Exercise details => In the forum thread on Epson printer ink use, how often does the 4880 run a head cleaning even when printing constantly?

Document excerpt =>
In our case when we compared exact same jobs on 4 colors and 8 colors the ink consumed was the same. One was just spread over 8 colors and the others over 4 colors.

As far as ink wasted from head cleans on 4 versus 8 colors the great thing is when you move to wide format head cleans virtually are eliminated by using a high quality ink. I am not sure the last time we even did a head clean. Another factor is we print at least 6 days a week.

The best advice we can give people when they contact us about this market is if you do not yet have the sales that leads to printing 3-4 times a week save yourself a lot of headaches and money by having someone like Dave create the prints for you.

When patents expire and desktops can purchase the J-Tecks and Inktecs of the world that may change.


----------



## mgparrish (Jul 9, 2005)

Riderz Ready said:


> Yes we were using a RIP with the 9800 in both cases when we were using 8 colors and when we switched to 4 colors. The cool part about the wide format Epsons is you can run a ink useage report straight from the printer on the last 10 print jobs,
> 
> In our case when we compared exact same jobs on 4 colors and 8 colors the ink consumed was the same. One was just spread over 8 colors and the others over 4 colors.
> 
> ...


The bad thing is that Epson makes you clean all of your printheads even if only 1 is clogged, would be nice if they setup selective printhead cleaning, but it's self serving $$$ that they don't. Makes no sense to me why I have to flush 7 other printheads when only one is banding ... but makes sense to Epson $$$.

Since you are printing 6 days a week you probably haven't run into it but Epson also does a head cleaning for you after x number of days automatically if you haven't printed in a while, whether you actually need one or not. 

The 4880 will do that about once a week even if I am printing all the time. Most people don't notice it as it happens right at the beginning of a print job. So the print job is delayed a little awaiting the head clean finish.

Most desktops Epson made did this up until the WF series models came out, I don't know about the latest WF models that came out this year, or the other "R" printers, but Epson is more than happy to use up your inks whether you need maintanance or not, or whether you need to clean only one head.


----------

Collected data =>
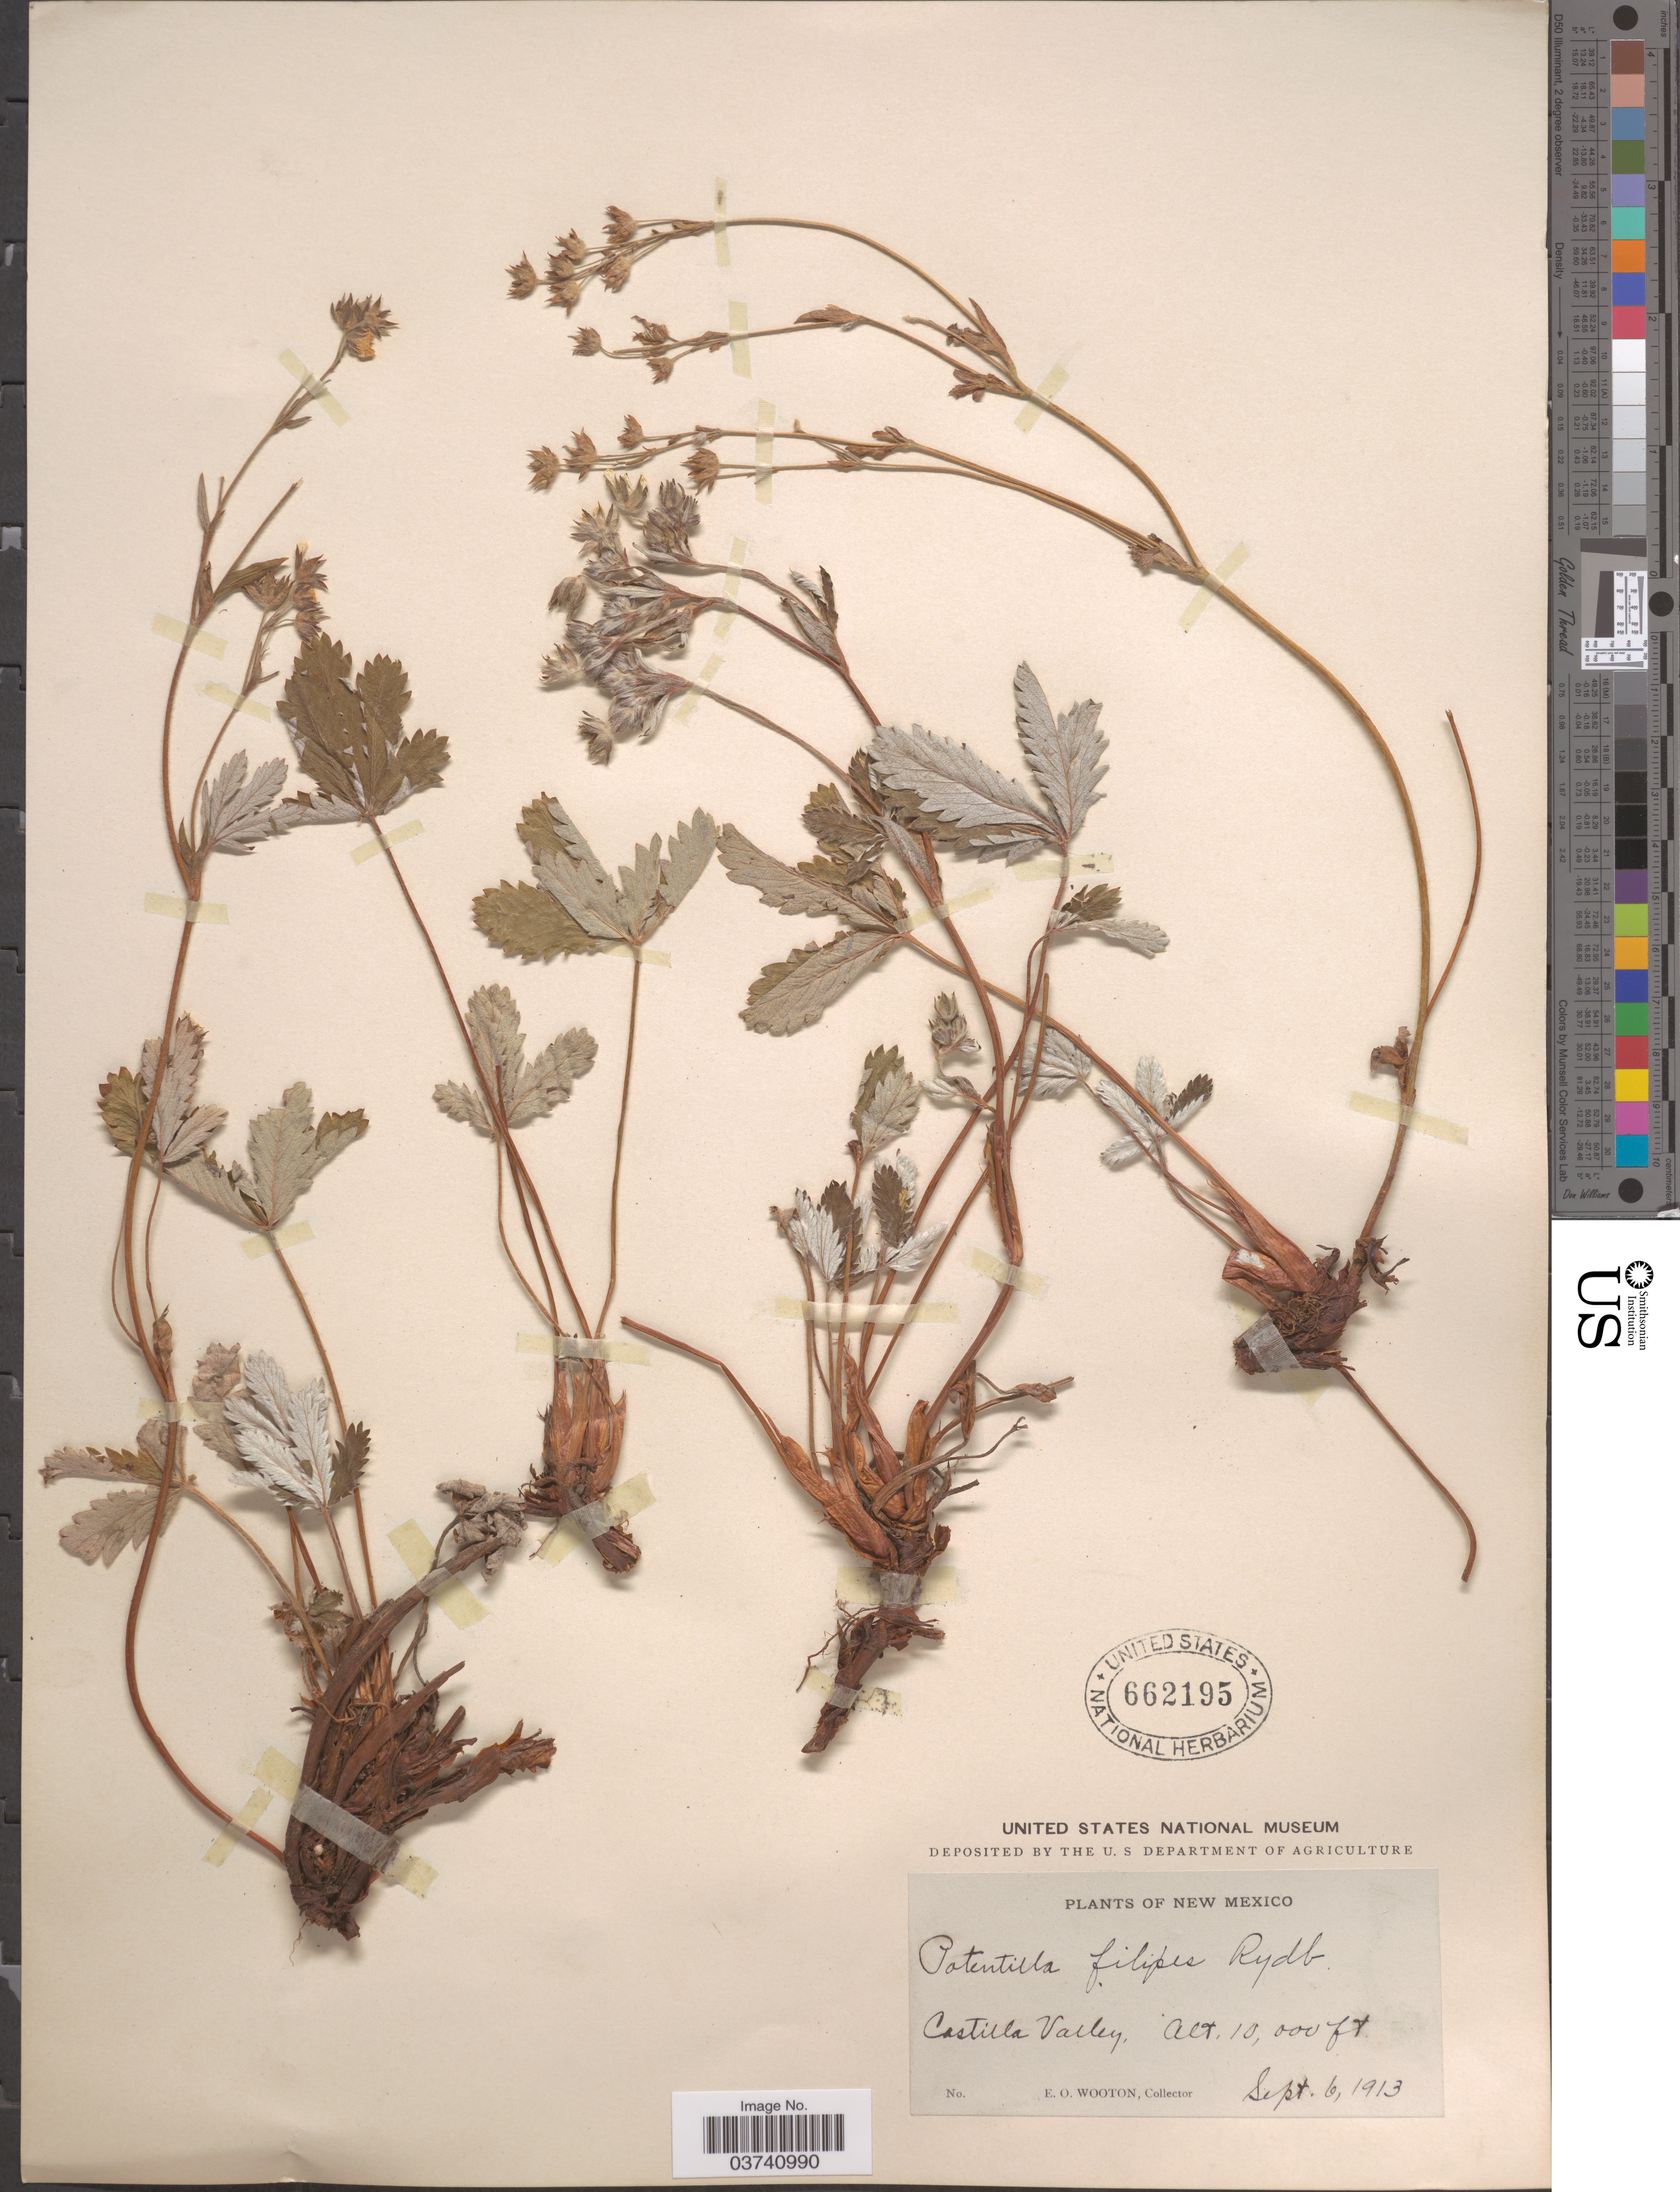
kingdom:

Exercise response => About once a week.